When the sound waves are produced or bounce back off the end of a container, if it is the perfect length for that certain wavelength then instead of interfering with each other and cancelling each other out, the waves will reinforce each other. If you could watch the reinforced waves it would look like they are standing still - which is why they are called standing waves.

All standing waves have nodes, where there is no wave motion, and antinodes, where the wave is largest. The nodes determine which wavelengths will fit into a certain container/musical instrument.
 



6. What is meant by terms constructive and destructive interference?

Interference is caused when two waves meet while travelling along the same medium. 

Constructive interference is when the two waves have a displacement in the same direction. The displacement of the waves adds together to create a larger displacement.

Constructive interference (>80k)

Destructive interference is when the two waves have displacement in opposite directions. This causes them to cancel each other out or 'destroy' each other's displacement. 

Destructive interference (>80k)


7. What aspect of an acoustic wave determines its loudness?

The amplitude of an acoustic wave determines how loud is it. The volume of sound waves is measured in decibels (dB). 


8. Why are decibels used in the measurement of relative loudness of acoustics waves?

Decibels (dB) are used to measure the intensity or loudness of a sound. The decibel scale has to cover a vast range of sound intensities because the human ear is so incredibly sensitive. We can hear everything from whispers to jet engines. A jet engine is about 1,000,000,000,000 times louder than the quietest audible sound. 

On the decibel scale, 0 dB is the smallest audible sound. It is almost total silence but not quite. A sound 10 times more powerful than 0 dB is 10 dB, 100 times more powerful is 20 dB and 1,000 times more powerful is 30 dB. 

Some common sounds and their decibel ratings:
Almost total silence - 0 dB
A very quiet whisper - 15 dB
Normal conversation - 60 dB
A lawnmower - 90 dB
A car horn - 110 dB
A rock concert or a jet engine - 120 dB
A gunshot or firecracker - 140 dB

All these dB measurements were taken while standing near the sound.
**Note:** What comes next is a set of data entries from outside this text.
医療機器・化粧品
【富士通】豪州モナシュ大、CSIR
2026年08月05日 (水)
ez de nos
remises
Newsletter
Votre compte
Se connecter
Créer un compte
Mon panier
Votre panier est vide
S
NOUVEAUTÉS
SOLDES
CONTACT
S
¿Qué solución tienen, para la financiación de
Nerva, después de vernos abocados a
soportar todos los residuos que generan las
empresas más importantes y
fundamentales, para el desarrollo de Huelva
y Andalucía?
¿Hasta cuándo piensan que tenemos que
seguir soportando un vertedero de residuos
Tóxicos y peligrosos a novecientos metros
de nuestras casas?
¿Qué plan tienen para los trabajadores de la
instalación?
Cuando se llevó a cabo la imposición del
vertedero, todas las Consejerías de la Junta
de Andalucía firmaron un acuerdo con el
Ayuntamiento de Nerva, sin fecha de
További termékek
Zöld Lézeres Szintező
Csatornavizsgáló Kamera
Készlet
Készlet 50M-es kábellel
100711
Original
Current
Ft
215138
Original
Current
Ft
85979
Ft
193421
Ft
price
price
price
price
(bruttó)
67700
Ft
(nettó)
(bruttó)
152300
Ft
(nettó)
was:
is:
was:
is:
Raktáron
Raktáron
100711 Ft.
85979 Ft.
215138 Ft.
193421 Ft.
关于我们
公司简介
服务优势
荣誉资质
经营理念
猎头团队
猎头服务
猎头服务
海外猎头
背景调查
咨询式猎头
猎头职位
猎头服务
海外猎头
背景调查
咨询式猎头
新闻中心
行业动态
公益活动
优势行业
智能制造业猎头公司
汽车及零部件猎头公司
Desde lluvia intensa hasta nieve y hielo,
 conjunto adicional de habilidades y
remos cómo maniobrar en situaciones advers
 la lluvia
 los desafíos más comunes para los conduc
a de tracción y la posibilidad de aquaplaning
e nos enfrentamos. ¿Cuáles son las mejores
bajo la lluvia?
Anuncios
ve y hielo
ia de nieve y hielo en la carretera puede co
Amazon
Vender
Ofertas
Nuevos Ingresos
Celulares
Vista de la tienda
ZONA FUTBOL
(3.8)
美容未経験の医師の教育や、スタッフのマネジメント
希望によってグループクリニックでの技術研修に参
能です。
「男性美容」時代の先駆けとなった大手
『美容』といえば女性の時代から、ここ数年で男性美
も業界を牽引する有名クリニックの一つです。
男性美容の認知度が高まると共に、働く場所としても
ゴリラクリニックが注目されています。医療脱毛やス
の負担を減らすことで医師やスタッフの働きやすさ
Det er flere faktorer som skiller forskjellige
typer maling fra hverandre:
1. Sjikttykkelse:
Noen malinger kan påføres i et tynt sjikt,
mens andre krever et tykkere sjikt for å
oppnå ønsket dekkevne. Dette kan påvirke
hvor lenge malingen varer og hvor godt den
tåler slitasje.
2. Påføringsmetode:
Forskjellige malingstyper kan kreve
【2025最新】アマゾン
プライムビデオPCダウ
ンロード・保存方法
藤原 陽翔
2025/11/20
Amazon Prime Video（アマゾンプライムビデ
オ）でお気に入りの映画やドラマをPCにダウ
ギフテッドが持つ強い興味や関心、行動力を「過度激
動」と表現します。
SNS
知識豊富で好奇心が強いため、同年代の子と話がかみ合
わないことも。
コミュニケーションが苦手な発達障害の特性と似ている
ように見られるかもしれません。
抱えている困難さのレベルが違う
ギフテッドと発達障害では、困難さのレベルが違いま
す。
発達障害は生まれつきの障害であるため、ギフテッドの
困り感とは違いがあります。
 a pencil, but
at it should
The further away you get from the source of the sound, the less powerful and intense it becomes.

Any sound above 85 dB can cause hearing loss. This loss is related both to the length you are exposed to the sound as well as its power or intensity. Eight hours of 90 dB sound can cause damage to your ears and any exposure to 140 dB sound causes immediate damage as well as pain. 

Younger people can hear a greater range of sounds than older people. This is because your hearing becomes damaged as you age and you are less able to pick up the higher frequencies. Some people can be hypersensitive to sound, which means that a normal level (such as conversation at 60 dB) will sound louder to them and may actually cause pain. 


9. How long does it take a short 1KHz pulse of sound to travel 20m verses a 10Hz pulse?

The frequency of a sound wave does not affect the time it takes to travel. Therefore the 1 KHz wave and the 10 Hz wave will take the same amount of time to travel 20 m.

We can work out the time using the equation Time (t) = Velocity (v) / Distance (d)

So the time taken = 340 / 20 = 17 seconds.


10. Does sound travel under water? If so what effect does the water have?

The speed of sound in water is 1500 m/s. It travels considerably faster through water than through air because in a liquid the particles are closer together than in a gas.


Summary of key learning points:

  • The velocity of sound changes depending on what medium it is travelling through - the more solid the material the faster the velocity. 
  • Interference refers to how the displacement of two waves interacts together, either by adding together or destroying each other.
  • The frequency of a sound wave does not affect the time it takes to travel a certain distance. 
  • Amplitude determines how loud a sound wave will be. The volume is measured in Decibels (dB).